MILAN (AP) — It was nipples out on the Milan Fashion Week runway this season, one of the clear trends emerging from a week of previews of mostly womenswear collections for next fall and winter.

Wherever there is a trend, there is always the counter-current, and holding out for what he described as “the dignity of women” was Giorgio Armani. Where sheer fabrics were employed in his collection, it was with modesty.

Armani’s show closed out fashion week on Sunday. Here are highlights from the last day of live runway shows:


With swirls of colored taffeta and satin gathered into crushed roses, Japanese designer Tomo Koizumi put a smiley face on a rainy Sunday morning.

The exuberant looks were spasms of color fashioned into ruffles on a minidress constructed from stripes of knitwear, elaborate skirts with deep slits and dresses with southern belle silhouettes. These are occasion pieces that would be standouts on any red carpet, stage or party; imagine the lucky girl wearing one to prom.

The runway show was in collaboration with Dolce & Gabbana, which supplied textiles as well as handbags and shoes, Koizumi said.
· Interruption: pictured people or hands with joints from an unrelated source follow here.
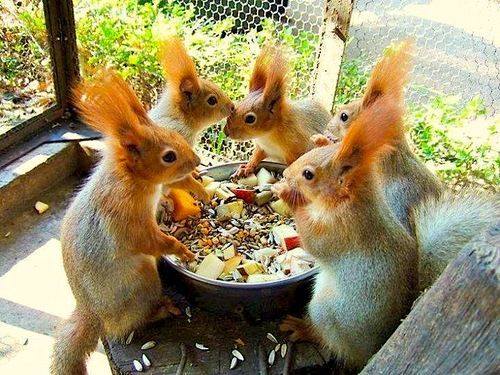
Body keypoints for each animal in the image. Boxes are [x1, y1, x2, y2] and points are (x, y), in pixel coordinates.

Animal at [50, 71, 197, 375]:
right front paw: (182, 250)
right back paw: (162, 310)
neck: (131, 178)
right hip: (143, 283)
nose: (197, 161)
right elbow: (150, 240)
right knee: (132, 323)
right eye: (168, 156)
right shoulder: (127, 217)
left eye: (175, 134)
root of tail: (93, 314)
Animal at [224, 46, 332, 178]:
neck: (267, 135)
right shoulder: (263, 148)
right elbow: (256, 157)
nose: (226, 132)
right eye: (237, 105)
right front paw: (246, 168)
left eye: (250, 118)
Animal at [276, 86, 498, 370]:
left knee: (330, 341)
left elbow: (315, 242)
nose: (285, 175)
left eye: (308, 174)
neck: (354, 201)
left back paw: (303, 328)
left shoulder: (344, 230)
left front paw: (288, 196)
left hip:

He turned a print from one of the Italian house’s recent collections into a series of 3-D floral creations.

“I took inspiration from Dolce & Gabbana, and I also got powerful support, which allowed me to push myself even harder,’’ Koizumi said.

Koizumi also put out there his dream: “To be hired by as creative director of a major fashion house.”


Giorgio Armani once again gave the fashion world a glimpse of idealized life inside Milan’s stately palazzi, populated by women for whom dressing in comfort and style are not a contradiction.